Endeavor is selling its stake as part of Epic’s next round of fundraising, in which the company is expected to net a valuation well north of the $15 billion it received in 2018, according to three people familiar with the matter. The company will still hold onto some of its piece in the soaring video-game publisher, said the people, who asked not to be identified because the deal hasn’t closed.

Endeavor built a sprawling empire of media, sports and entertainment assets predicated on the growing value of live events. It operates the mixed martial arts league UFC and stages hundreds of live events all over the world. The temporary pause on such events almost everywhere has forced Endeavor to dismiss, furlough or cut salary for about one-third of its workforce, and prompted credit-rating firms to downgrade its debt.

Endeavor isn’t interested in selling any of its major assets, like UFC or talent agency William Morris Endeavor. But it will look to dispose of noncore assets, in particular those that can reap a healthy return.

IPO halted

Endeavor had $4.6 billion of debt at the end of June. It had sought to raise as much as $465 million through an initial public offering last year, but halted that process in October in a choppy stock market. In the prospectus for that offering, Endeavor cited Epic as a case study for its ability to manage live events, licensing and sell media rights for the video-game company’s key title, Fortnite.

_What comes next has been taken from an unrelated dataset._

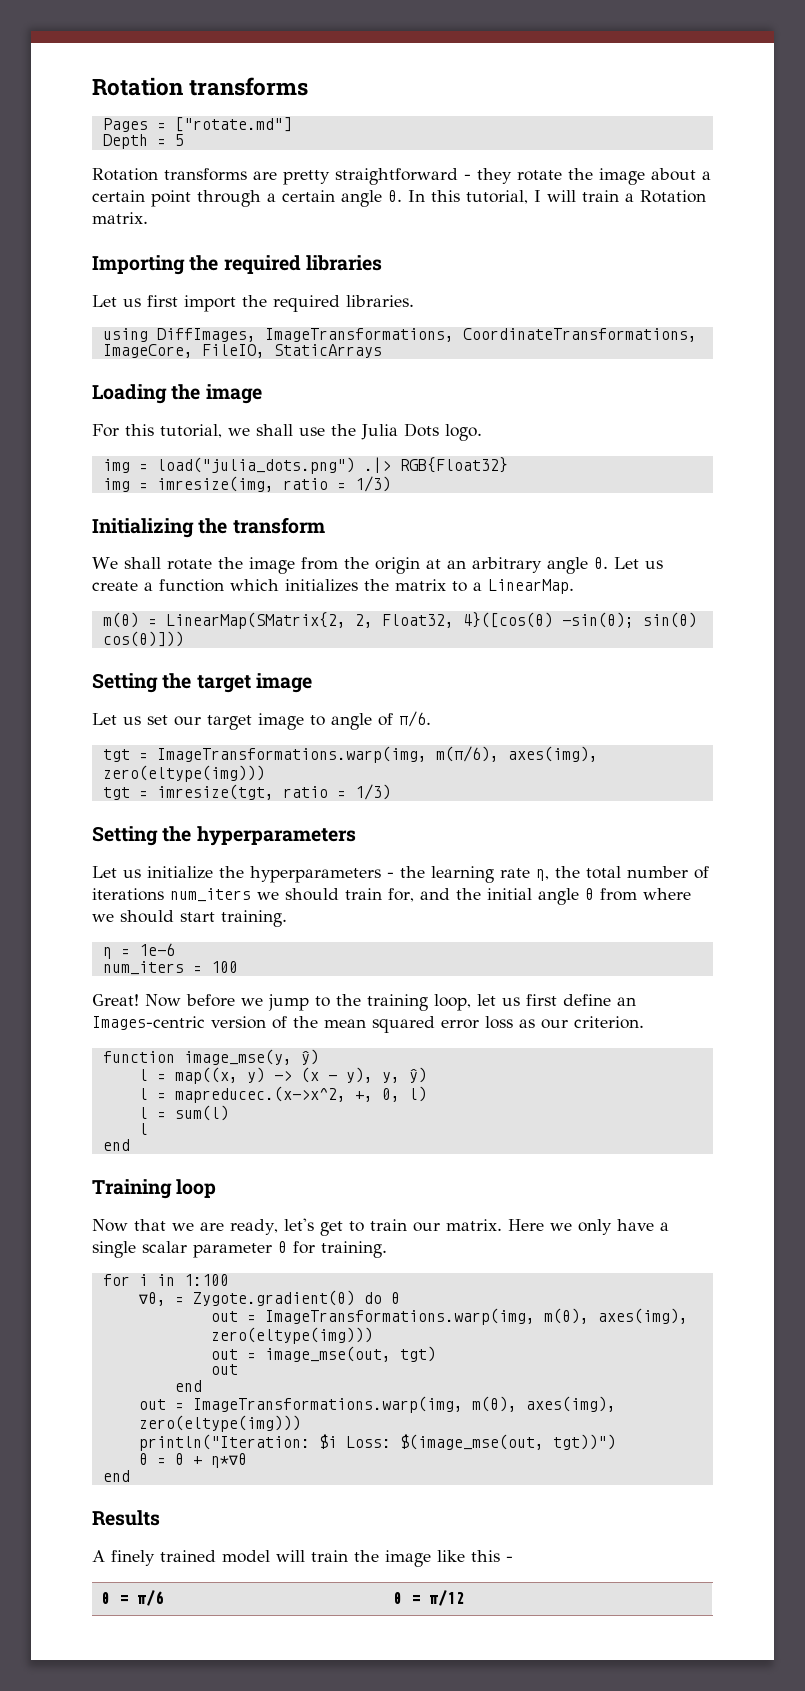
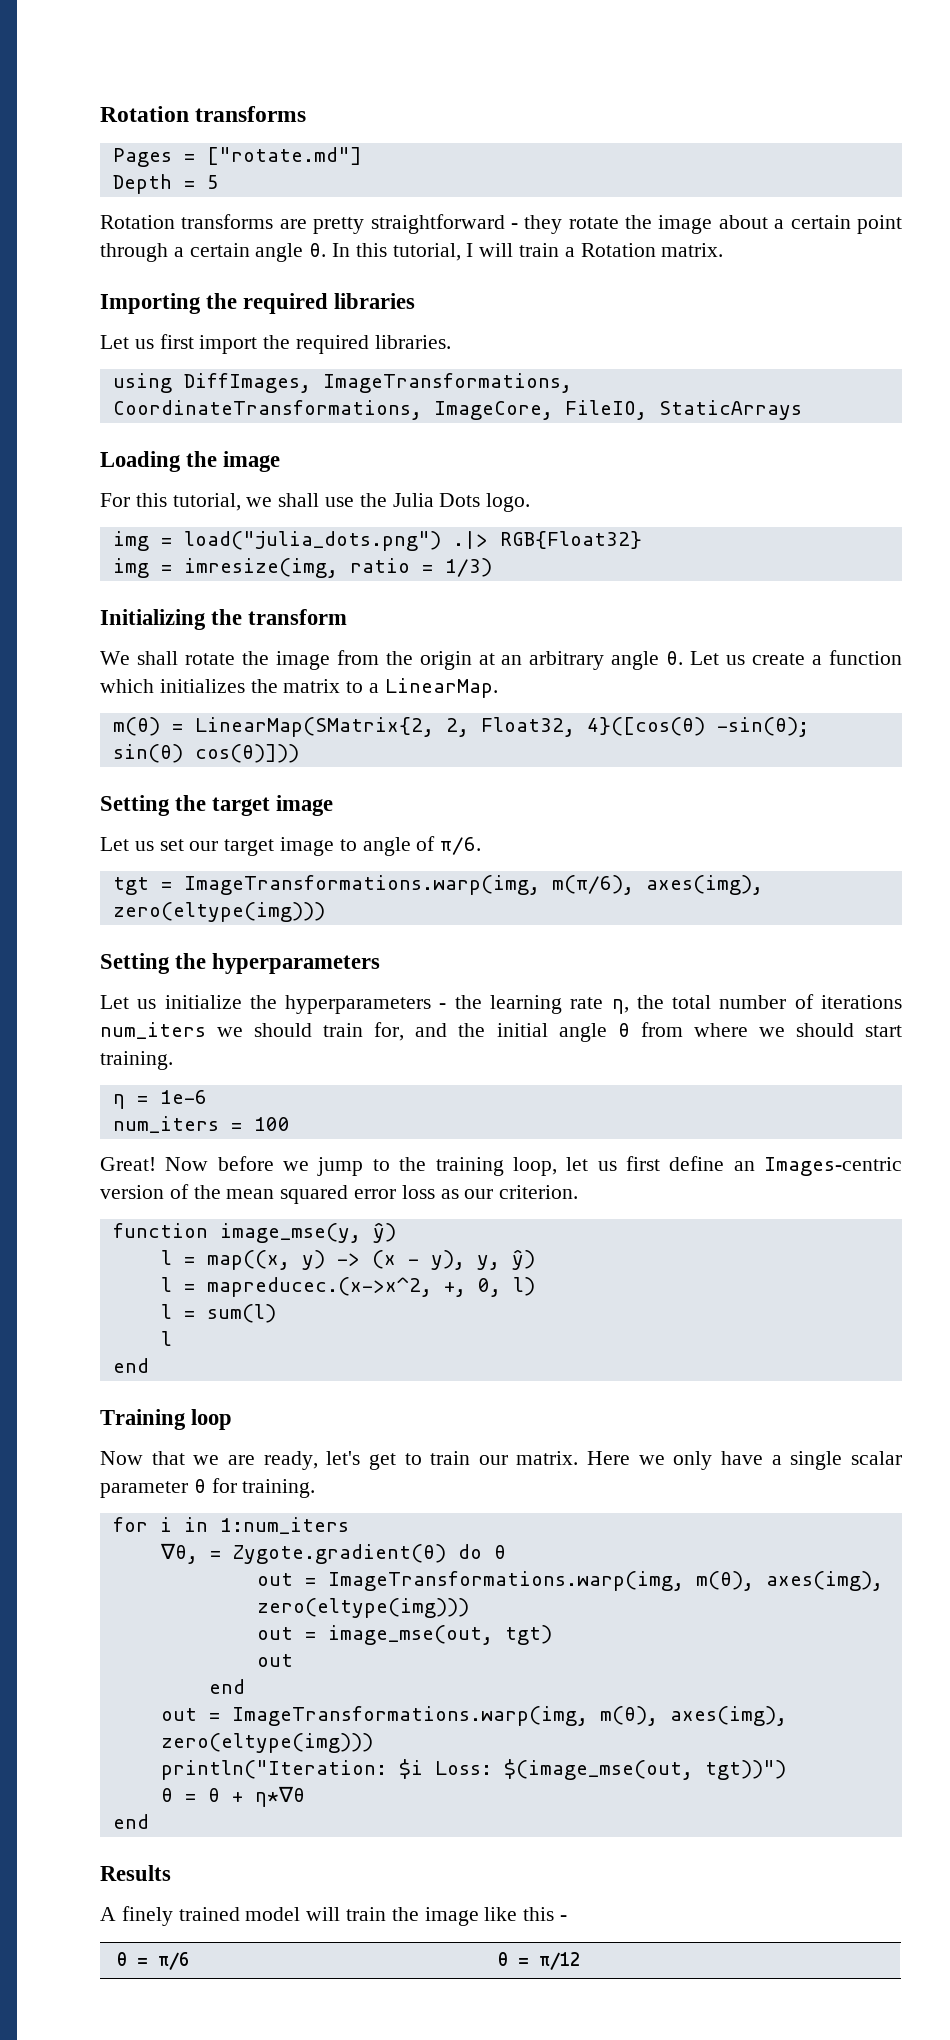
[102,784,391,800] // tgt = imresize(tgt, ratio = 1/3) -> (325, 912) none
[183,1274,229,1286] 1:100 -> [219,1517,349,1534] 1:num_iters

Epic’s operations have surged amid the shutdown, with kids home from school. Fortnite has more than 350 million users, the company said in a release on Wednesday. They played the cartoonish every-person-for-themselves shooting game for more than 3.2 billion hours in April.

Houseparty, which integrates games and trivia into multiperson video calls, has also been a breakout hit in recent weeks. It’s been one of the most popular social-networking apps in Apple Inc.’s store every day since March 20, and co-founder Sima Sistani told Bloomberg News in mid-April that it had seen more than 50 million sign-ups in the past month — about 70 times the typical amount in some markets.

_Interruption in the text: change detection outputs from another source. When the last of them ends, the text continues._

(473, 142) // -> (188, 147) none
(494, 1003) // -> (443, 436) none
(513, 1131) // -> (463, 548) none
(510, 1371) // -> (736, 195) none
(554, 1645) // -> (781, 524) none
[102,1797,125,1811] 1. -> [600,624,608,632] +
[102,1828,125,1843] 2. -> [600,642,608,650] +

Epic Games, which was founded in 1991 by Tim Sweeney from his parents’ house in Potomac, Maryland, bought Houseparty for an undisclosed amount last June. The app’s last private valuation was about $70 million, according to Pitchbook data. While Epic has sworn off ads as a potential revenue source for Houseparty, it’s considering offering in-app purchases, mimicking the way that games like Fortnite bring in money.

“There are some companies that are really thriving in this environment,” Mamoon Amjad Hamid, a partner at venture capital firm Kleiner Perkins Caufield & Byers, said in a Bloomberg TV interview April 14. “Companies that do work from home, or are providing some sort of entertainment.”